When we gather together at your table, Lord, open our eyes to your love and grace, and send us on our way rejoicing. Amen.
Sunday, April 23, 2017–The Road to Emmaus
“They told what had happened on the road” (Luke 24:34).
Five year-old Ethan couldn’t wait to get home and tell his mom all that happened on his first day of kindergarten. Ethan had a lot to tell her. As the school year drew to a close, Ethan wasn’t as excited to report to his mom. Things had become routine. There really wasn’t much to tell. In following years, Ethan’s mom found herself nagging Ethan in order to get him to divulge any details of his school day.
The two disciples rush back to Jerusalem in order to tell the other disciples what had happened to them. Like the women who discovered the empty tomb, they couldn’t wait to tell others what they had discovered.

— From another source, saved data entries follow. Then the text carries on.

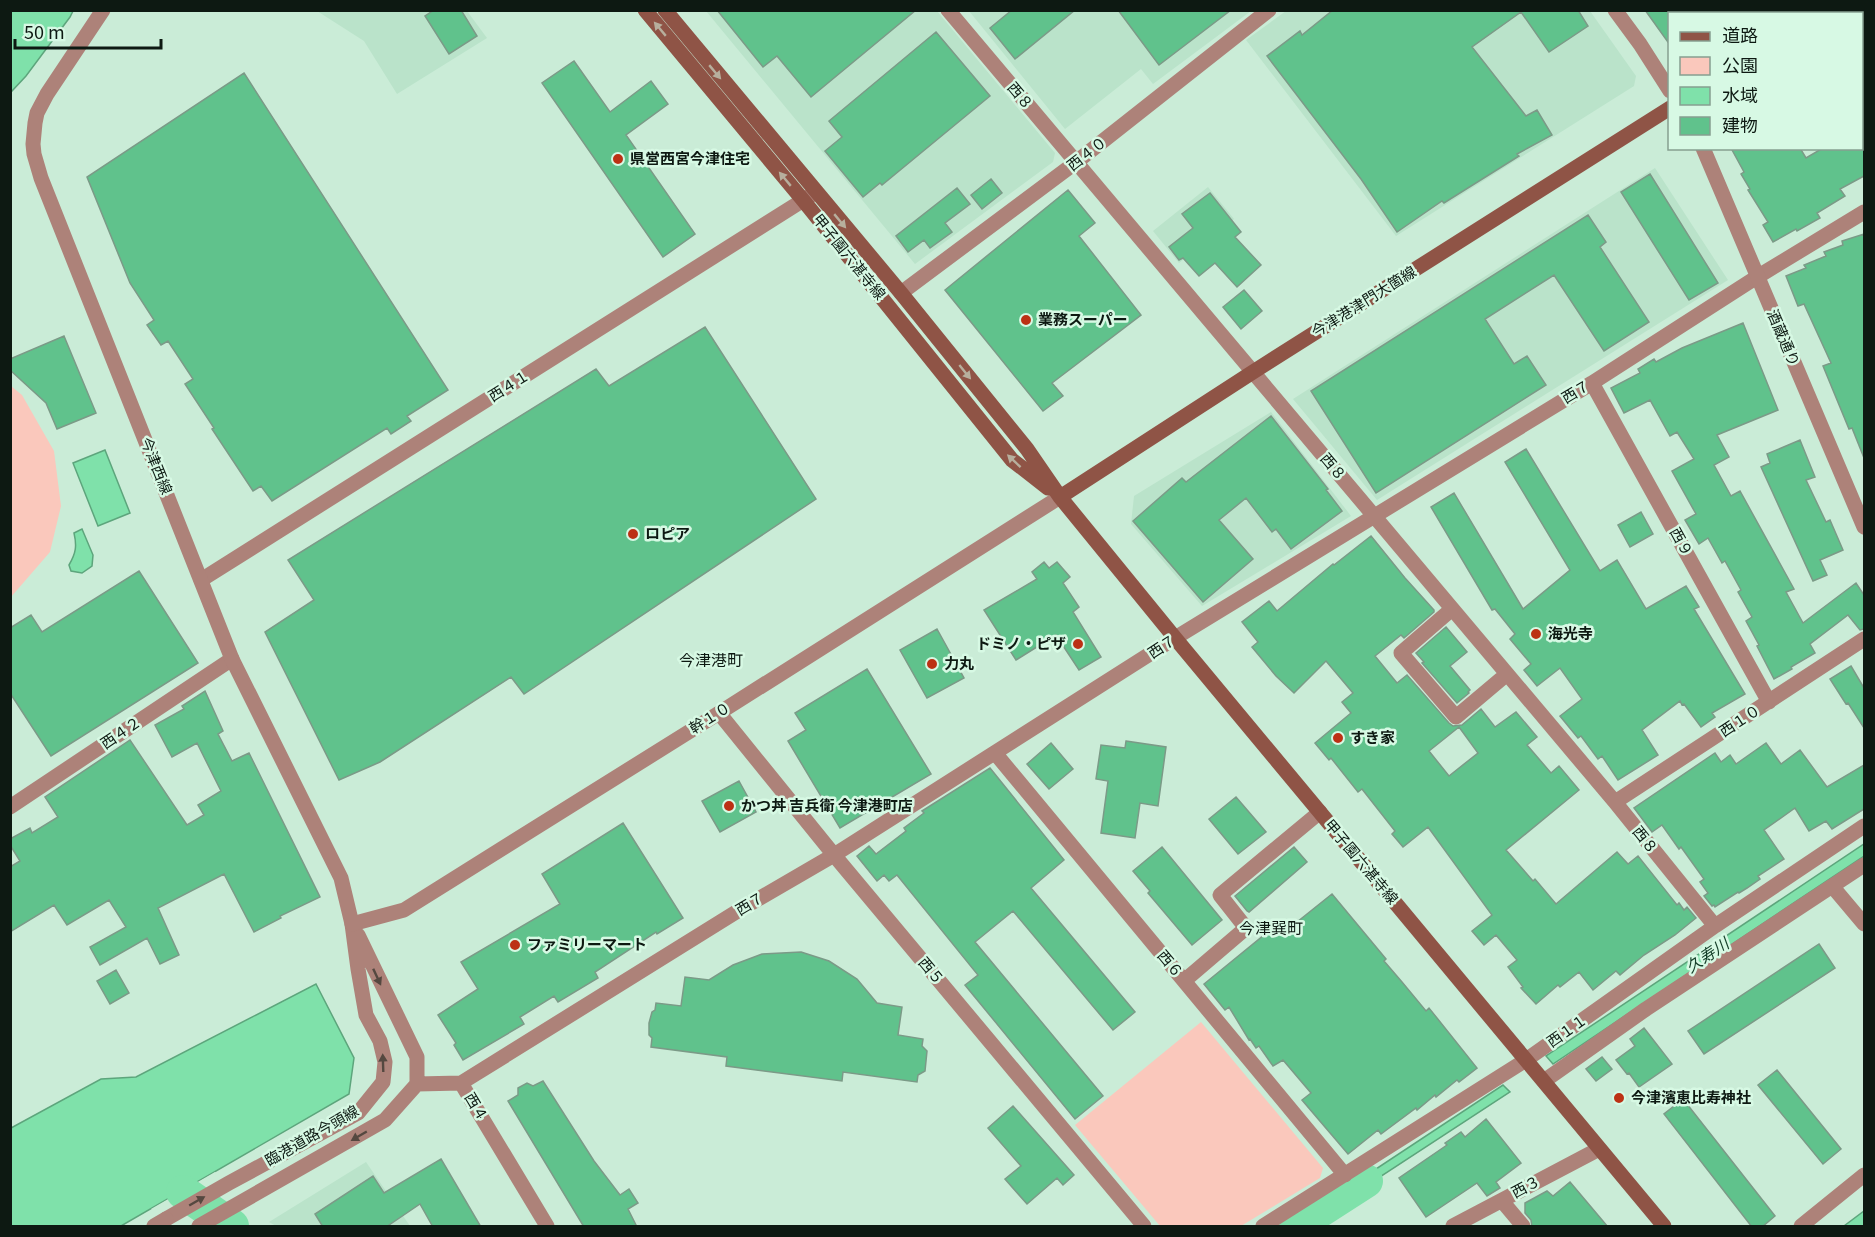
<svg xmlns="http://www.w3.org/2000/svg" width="1875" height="1237" viewBox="0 0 1875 1237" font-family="Georgia,'Noto Sans JP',serif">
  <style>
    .built { fill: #bae3ca }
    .green { fill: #fac8bc }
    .water { fill: #7fe1aa; stroke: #5da57c; stroke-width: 1.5 }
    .pier { fill: #caecd7 }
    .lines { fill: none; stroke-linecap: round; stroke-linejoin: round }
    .river { stroke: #7fe1aa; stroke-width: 34 }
    .building { fill: #60c28c; stroke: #7b9a87; stroke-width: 1.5; fill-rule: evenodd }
    .minor { stroke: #ad8279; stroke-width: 15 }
    .tertiary { stroke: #ad8279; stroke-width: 15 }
    .secondary { stroke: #8f5446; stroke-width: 15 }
    .oneway { fill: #b7af9d }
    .oneway2 { fill: #554840 }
    .poi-dot { fill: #bc3114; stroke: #d7f9e4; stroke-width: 2 }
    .labels { text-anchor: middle; stroke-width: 5; stroke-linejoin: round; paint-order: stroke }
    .street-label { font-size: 15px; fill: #0d1912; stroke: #d7f9e4 }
    .poi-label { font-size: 15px; font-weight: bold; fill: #0d1912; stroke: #d7f9e4; text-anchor: start }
    .neighbourhood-label { font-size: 16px; fill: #0d1912; stroke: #d7f9e4 }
    .water-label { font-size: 16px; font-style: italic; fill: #153f29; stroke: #d7f9e4 }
  </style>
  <rect width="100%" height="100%" fill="#caecd7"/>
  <path class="built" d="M317,11h150l20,27 -90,56 -33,-53z
    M706,11h231l118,142 -2,9 -138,102z
    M969,11h282l-98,73 -12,-15 -76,60z
    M1286,11h304l46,65 -2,10 -238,150 -150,-196z
    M1655,168l73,112 -351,220 -84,-101z
    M1208,187l26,32 -55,44 -26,-32z
    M1271,412l80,104 -149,90 -71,-82 3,-28z
    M366,1162l44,64h-134l-7,-4z"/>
  <path class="green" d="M11,386l11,9 32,56 7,55 -11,46 -39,45z
    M1201,1022l122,146 -3,10 -79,48h-81l-85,-101z"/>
  <path class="water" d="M11,10l62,1 -3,6 -44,59 -15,16z
    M105,450l25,63 -32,13 -25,-63z
    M82,529l11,26 -1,11 -10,7 -11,-2 -2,-6c7,-12 8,-19 5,-32z
    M1864,844v12l-311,208 -7,-8z
    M316,984l38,74 -5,36 -228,132h-110v-98l90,-49 35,-2z
    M1503,1085l7,7 -179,117 -5,-7z
    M1864,1211v15h-20z"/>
  <path class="pier" d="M215,1172l3,2 -34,20 -30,17 -3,-2z"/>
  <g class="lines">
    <path class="river" d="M183,1192l49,34
      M1296,1226l70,-45"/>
  </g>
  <path class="building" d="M434,10h27l16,26 -28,18 -24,-38z
    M717,10h199l-105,87 -34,-41 -14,11z
    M1012,10h63l-60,49 -25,-31z
    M1118,10h113l-72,55z
    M1333,10h245l10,16 -39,26 -28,-40 -49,35 54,69 11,-6 15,25 -35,19 2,2 -75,47 -2,-2 -45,31 -36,-53 -94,-123 33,-25 2,4z
    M1645,10h25v35z
    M936,32l54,64 -108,89 -2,-2 -17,14 -38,-46 17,-14 -13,-16z
    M574,61l36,51 41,-31 17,23 -42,31 69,99 -32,23 -121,-174z
    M244,73l204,317 -41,26 4,5 -20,13 -4,-6 -115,73 -11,-15 -8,5 -41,-62 2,-1 -29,-44 8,-5 -25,-38 -7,4 -14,-20 7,-5 -24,-37 -43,-106z
    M1731,148h69l6,10 17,-10h41v28l-24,13 5,7 -28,17 3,5 -23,13 -1,-2 -23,13 -10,-17 5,-3 -20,-32 2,-1 -9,-15 3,-2z
    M1650,174l68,109 -29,17 -68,-108z
    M991,179l11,14 -20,16 -11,-14z
    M957,188l13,16 -25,19 7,9 -22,16 -6,-8 -16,12 -12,-16z
    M1068,190l27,33 -16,13 62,79 -89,68 11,13 -20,15 -98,-121z
    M1210,193l31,39 -6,5 26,28 -24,22 -22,-24 -16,13 -16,-18 -4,2 -10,-13 24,-19 -11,-14z
    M1588,215l18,27 -6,5 49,75 -45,29 -50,-76 -69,44 29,45 13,-8 19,29 -170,108 -65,-102z
    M1864,234v224l-12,-30 -3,1 -26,-63 8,-3 -27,-59 -6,2 -12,-30 20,-8 -2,-3 22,-9 -2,-4 19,-7 -1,-4z
    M1244,290l18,21 -21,18 -18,-22z
    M1743,323l35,87 -61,25 12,22 -15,8 17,31 9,-5 54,98 -8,3 17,31 53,-40 8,12v34l-4,1 -12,-15 -38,29 5,9 -24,14 1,2 -18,10 -17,-33 2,-1 -13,-24 6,-4 -14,-25 3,-2 -16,-29 -3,2 -14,-25 -9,6 -14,-24 11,-6 -24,-43 22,-12 -17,-27 -7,4 -20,-36 -26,13 -13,-25 29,-15 -2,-4 16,-10 2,3 26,-14z
    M705,327l111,172 -292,195 -13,-17 -131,85 -41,18 -74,-148 49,-32 -26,-40 308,-191 13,17z
    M64,336l32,77 -39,16 -11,-26 -36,-33v-11z
    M1271,416l57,73 -2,1 16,21 -51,38 -15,-20 -4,3 -26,-34 -27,22 34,39 -50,43 -70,-81 49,-43 4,4z
    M1800,440l15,37 -9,3 20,42 4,-2 13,30 -23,10 7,15 -14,6 -52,-114 9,-4 -3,-9z
    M1526,449l74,122 17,-11 29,49 40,-23 13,21 -5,2 51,85 -33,19 3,4 -14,10 -17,-23 -2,1 -2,-4 -38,29 16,25 -40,25 -16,-24 -4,3 -17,-23 -3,2 -18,-22 22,-17 -22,-31 -23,18 -13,-16 7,-6 -21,-25 5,-5 -20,-25 -3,1 -61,-103 23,-14 69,116 47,-39 -65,-108z
    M1641,512l12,22 -23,13 -12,-22z
    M1371,536l34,42 29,32v2l-30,26 -3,-3 -26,21 22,27 10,-8 42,48 4,3 9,-1 19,-16 14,18 21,-15 21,25 -10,8 24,28 8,-7 20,24 -73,60 27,31 2,-2 21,25 61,-52 11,12 10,-8 39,49 2,-2 5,7 3,-3 9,11 -21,17 -31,20 -24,20 -4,-4 -23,19 -14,-18 -19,15 -2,-2 -22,19 -15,-16 2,-1 -15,-20 9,-7 -21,-25 -12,10 -12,-14 20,-16 -64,-88 -25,20 -11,-13 3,-3 -33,-42 -4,3 -27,-34 -2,2 -14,-17 36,-30 -9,-11 11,-9 -27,-32 -32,32 -18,-17 -24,-29 6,-5 -16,-20 27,-21 8,10 56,-47 1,1zM1459,727l19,26 -29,23 -20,-25z
    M1044,562l5,6 8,-6 13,15 -7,6 16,24 -6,5 28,45 -22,13 -23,-35 -40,25 -32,-50 53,-31 -5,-7z
    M139,571l59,92 -147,93 -41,-63v-65l21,-13 11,17z
    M1446,627l21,25 -17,14 20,24 -2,2 1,1 -12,10 -35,-40 2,-1 -8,-9z
    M937,629l27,49 -37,20 -27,-48z
    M1851,666l13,22v40l-16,-25 -2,1 -16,-25z
    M867,669l64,105 -91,54 -52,-87 18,-11 -11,-17z
    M205,691l18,40 -5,3 14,27 17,-8 71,144 -40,19 1,2 -27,14 -30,-58 -66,34 21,47 -19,9 -13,-26 -47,27 -10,-18 36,-20 -17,-27 -42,25 -13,-20 -44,27v-65l10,-6 -10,-16v-6l20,-11 2,5 26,-16 -13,-20 85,-57 57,85 17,-10 -6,-10 23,-14 -24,-48 -25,14 -17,-32 29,-16 -2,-3z
    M1126,741l40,6 -8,59 -18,-3 -5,35 -34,-5 7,-52 -12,-2 5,-34 24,3z
    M1051,743l22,26 -24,20 -22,-25z
    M1766,743l15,21 19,-14 27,37 37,-22v44l-32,20 -6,-8 -17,10 -14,-23 -31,22 20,29 -26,17 2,3 -13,9 -8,5 -1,-1 -23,15 -1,-2 -2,1 -8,-10 4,-3 -8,-11 4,-3 -23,-32 -2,2 -17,-24 -10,7 -18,-24 81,-55 6,9 9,-7 6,9z
    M990,768l74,92 -33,28 104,124 -22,18 -100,-119 -38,31 128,154 -28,23 -110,-134 13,-10 -81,-100 -8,6 -5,-6 -7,6 -20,-25 12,-10 7,8 30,-23 -2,-3 20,-15 -2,-2z
    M739,781l17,31 -36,20 -18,-31z
    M1236,797l30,35 -28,22 -29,-35z
    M623,823l60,95 -26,16 -1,-2 -61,40 3,6 -40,24 -4,-6 -34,21 4,7 -61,36 -9,-15 2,-2 -18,-28 40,-26 -17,-27 99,-58 -18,-30z
    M1162,847l60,73 -30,25 -44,-52 2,-2 -17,-20z
    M1294,847l13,15 -58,50 -2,-1 -12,-15z
    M1332,894l54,65 -2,2 18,21 24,29 3,-3 48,60 -18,14 -2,-2 -21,17 -1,-2 -18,15 -1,-2 -35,26 -3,-4 -30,24 -46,-54 9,-7 -28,-33 -10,6 -14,-20 -3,2 -6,-9 -1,1 -20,-33 -4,3 -21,-26 71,-58 7,8z
    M1819,944l16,24 -131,86 -16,-23z
    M801,952l28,9 28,18 20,24 25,4 -4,28 25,4 -1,7 5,5 -2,20 -7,4 -1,7 -74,-10 -1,9 -116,-15 1,-9 -76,-10 1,-9 -3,-3v-12l3,-11 3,-2 1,-7 25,3 4,-29 24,3 24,-15 29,-11z
    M116,970l13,23 -19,11 -13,-23z
    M1644,1028l28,36 -33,23 -10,-14 -2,1 -11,-14 19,-14 -5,-7z
    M1602,1057l10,12 -16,12 -10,-12z
    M1777,1070l64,79 -18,15 -65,-79z
    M543,1081l51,80 26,34 9,-6 9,14 -10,6 9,18h-53l-76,-126 10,-6v-7l9,-5 6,3z
    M1683,1099l92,117 -13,11h-10l-88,-113z
    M1013,1106l61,69 -11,10 -6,-7 -30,26 -22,-25 16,-13 -33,-38z
    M1486,1119l35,44 -25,19 4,6 -13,8 -10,-13 -51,34 -27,-39 48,-33 -2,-2 16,-11 4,5z
    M441,1159l40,68h-48l-13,-23 -34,23h-63l-8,-13 58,-38 11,17z
    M1570,1182l38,45h-76l-1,-7 -6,-7v-10l22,-12 6,5z"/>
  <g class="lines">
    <path class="minor" d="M948,10l667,792 100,124
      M1845,10l2,4
      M1862,34l2,5
      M901,293l174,-130 194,-153
      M1592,383l177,319
      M201,580l612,-386
      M1452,609l-51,44 55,64 51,-43
      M719,713l115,142 310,371
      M995,753l350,422
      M1615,802l249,-163
      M10,807l222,-148
      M1832,886l32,38
      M358,935l59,122v27
      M1184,981l62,-53 -26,-33 100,-83
      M1544,1081l102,-72 218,-144
      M461,1083l280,-174 93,-54 341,-217 417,-255 165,-106 107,-65
      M417,1084l44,-1 86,143
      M1502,1201l21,25
      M166,1219l63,-36 129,-70 25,-31 2,-20 -5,-21 -14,-26 -8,-46 -6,-45
      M199,1226l186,-106 32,-36
      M1263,1226l263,-166 189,-134 149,-100
      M1453,1226l146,-77
      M1801,1226l63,-51"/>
    <path class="tertiary" d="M103,10l-56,84 -10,19 -2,10 -2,21 1,10 7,24 191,481 109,219 11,46 52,-14 315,-197 341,-216
      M1615,10l25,34 30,47
      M1703,148l161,379
      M154,1226l12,-7"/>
    <path class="secondary" d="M645,10l158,190 209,260 36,28
      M665,10l236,283 126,156 33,48 115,141 489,588
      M1824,14l5,-4
      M1060,497l193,-125 417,-264"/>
  </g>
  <defs><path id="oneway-solid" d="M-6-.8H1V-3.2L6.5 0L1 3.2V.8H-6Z" transform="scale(1.5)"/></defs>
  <g class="oneway">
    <use href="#oneway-solid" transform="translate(660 29) rotate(-130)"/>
    <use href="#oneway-solid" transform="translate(715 72) rotate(50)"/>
    <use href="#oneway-solid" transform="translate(785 179) rotate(-130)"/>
    <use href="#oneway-solid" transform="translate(840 221) rotate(50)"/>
    <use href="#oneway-solid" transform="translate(965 372) rotate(51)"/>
    <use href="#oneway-solid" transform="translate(1014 461) rotate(-137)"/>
  </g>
  <g class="oneway2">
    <use href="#oneway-solid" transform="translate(377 977) rotate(65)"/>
    <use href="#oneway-solid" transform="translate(383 1063) rotate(-92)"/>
    <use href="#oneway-solid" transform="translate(359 1136) rotate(150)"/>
    <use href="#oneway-solid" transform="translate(197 1201) rotate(-30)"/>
  </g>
  <g class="poi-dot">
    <circle cx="618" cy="159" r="6"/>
    <circle cx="1026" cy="320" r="6"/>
    <circle cx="633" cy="534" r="6"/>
    <circle cx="1536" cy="634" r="6"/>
    <circle cx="1078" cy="644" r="6"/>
    <circle cx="932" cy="664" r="6"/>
    <circle cx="1338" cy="738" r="6"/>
    <circle cx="729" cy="806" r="6"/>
    <circle cx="515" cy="945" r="6"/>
    <circle cx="1619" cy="1098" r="6"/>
  </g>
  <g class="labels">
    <g class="street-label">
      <text transform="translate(1020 96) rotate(50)" y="5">西８</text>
      <text transform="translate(1087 154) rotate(-38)" y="5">西４０</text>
      <text transform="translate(849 257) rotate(51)" y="5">甲子園六湛寺線</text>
      <text transform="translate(1364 302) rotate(-32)" y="5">今津港津門大箇線</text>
      <text transform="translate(1783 338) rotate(67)" y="5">酒蔵通り</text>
      <text transform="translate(509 386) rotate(-32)" y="5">西４１</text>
      <text transform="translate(1576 392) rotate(-31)" y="5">西７</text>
      <text transform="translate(156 466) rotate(68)" y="5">今津西線</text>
      <text transform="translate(1333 467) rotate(50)" y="5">西８</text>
      <text transform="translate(1681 542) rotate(61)" y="5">西９</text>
      <text transform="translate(1162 647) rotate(-33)" y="5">西７</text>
      <text transform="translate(710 718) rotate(-32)" y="5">幹１０</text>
      <text transform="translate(1740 721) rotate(-33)" y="5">西１０</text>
      <text transform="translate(121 733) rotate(-34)" y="5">西４２</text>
      <text transform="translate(1645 840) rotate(51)" y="5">西８</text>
      <text transform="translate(1361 862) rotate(50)" y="5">甲子園六湛寺線</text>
      <text transform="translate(750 904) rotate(-31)" y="5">西７</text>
      <text transform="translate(1170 964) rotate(50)" y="5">西６</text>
      <text transform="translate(931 971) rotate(50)" y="5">西５</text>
      <text transform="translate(1567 1031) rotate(-35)" y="5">西１１</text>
      <text transform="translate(476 1107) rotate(59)" y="5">西４</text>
      <text transform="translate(312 1136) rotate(-30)" y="5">臨港道路今頭線</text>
      <text transform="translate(1526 1187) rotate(-28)" y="5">西３</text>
    </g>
    <g class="poi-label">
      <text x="630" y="164">県営西宮今津住宅</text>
      <text x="1038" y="325">業務スーパー</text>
      <text x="645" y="539">ロピア</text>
      <text x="1548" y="639">海光寺</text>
      <text x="1066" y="649" text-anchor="end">ドミノ・ピザ</text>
      <text x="944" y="669">力丸</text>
      <text x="1350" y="743">すき家</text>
      <text x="741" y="811">かつ丼 吉兵衛 今津港町店</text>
      <text x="527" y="950">ファミリーマート</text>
      <text x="1631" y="1103">今津濱恵比寿神社</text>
    </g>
    <g class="neighbourhood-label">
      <text x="711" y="666">今津港町</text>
      <text x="1271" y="934">今津巽町</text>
    </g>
    <g class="water-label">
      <text transform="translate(1707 955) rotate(-34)" y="6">久寿川</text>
    </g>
  </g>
  <rect width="1875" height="1237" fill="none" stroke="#0d1912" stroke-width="24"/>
  <rect x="1668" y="12" width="195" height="138" fill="#d7f9e4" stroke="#869f90" stroke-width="1.5"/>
  <rect x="1680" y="32" width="30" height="9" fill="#8f5446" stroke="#869f90" stroke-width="1.5"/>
  <text x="1722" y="42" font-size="18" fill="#0d1912">道路</text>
  <rect x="1680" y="57" width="30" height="18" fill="#fac8bc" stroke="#869f90" stroke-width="1.5"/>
  <text x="1722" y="72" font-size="18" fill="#0d1912">公園</text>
  <rect x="1680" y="87" width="30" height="18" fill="#7fe1aa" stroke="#869f90" stroke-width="1.5"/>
  <text x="1722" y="102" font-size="18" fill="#0d1912">水域</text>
  <rect x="1680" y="117" width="30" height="18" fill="#60c28c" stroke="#869f90" stroke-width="1.5"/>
  <text x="1722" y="132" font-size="18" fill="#0d1912">建物</text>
  <path d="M15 39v9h146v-9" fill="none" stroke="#0d1912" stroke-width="3"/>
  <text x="24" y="39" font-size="18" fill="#0d1912" stroke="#d7f9e4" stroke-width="4.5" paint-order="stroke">50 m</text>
</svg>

Their continued fervor to share the good news with others was one of the factors that caused the Christian faith to spread.
Living as followers of Jesus, things can change from the holy to the mundane quickly. Our lives of faith become routine and we don’t think that we have anything to share with others. Combine this with the social more that states talking about religion is unacceptable, and it is easy for us to be silent about our faith. Yet, something fantastic has happened. Jesus has conquered death! Jesus lives! It is possible and it is necessary for us to share this good news with those around us. So many long to hear about God’s love and grace, and we can share it in a loving, respectful manner.
We have such good news to share, Lord. Empower us to share what you have done in a manner that can transform lives and honor you. Amen.